• [Saved entries]
============================================================

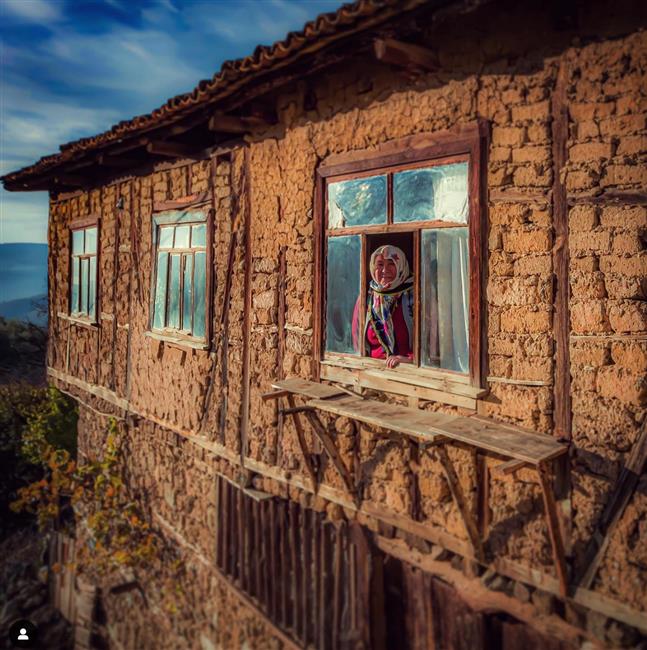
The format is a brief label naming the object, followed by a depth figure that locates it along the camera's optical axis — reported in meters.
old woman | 4.45
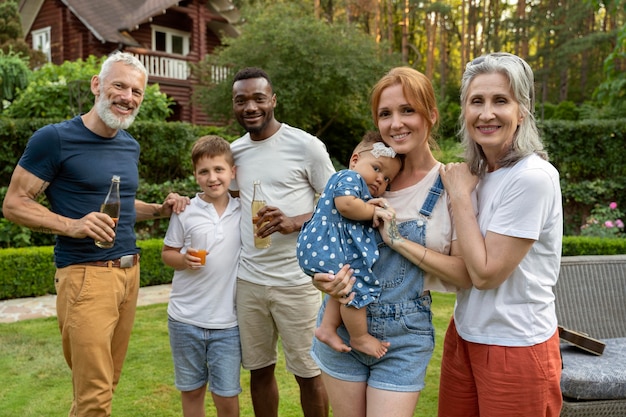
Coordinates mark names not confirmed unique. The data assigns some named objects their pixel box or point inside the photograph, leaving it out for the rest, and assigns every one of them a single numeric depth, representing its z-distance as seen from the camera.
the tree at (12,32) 18.95
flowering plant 9.93
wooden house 19.95
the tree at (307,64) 14.19
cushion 3.25
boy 3.08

============================================================

• [Task directions]
A faithful, word-for-word copy of the data is needed; the pictures should not appear in it.

• [Written answer]
The format is a brief label naming the object, followed by a depth figure that locates it along the camera's optical axis — reported in meters.
old woman | 4.45
Coordinates mark names not confirmed unique. The data assigns some named objects their pixel box or point inside the photograph, leaving it out for the rest, and assigns every one of them a single numeric depth, representing its z-distance as seen from the camera.
the tree at (12,32) 18.95
flowering plant 9.93
wooden house 19.95
the tree at (307,64) 14.19
cushion 3.25
boy 3.08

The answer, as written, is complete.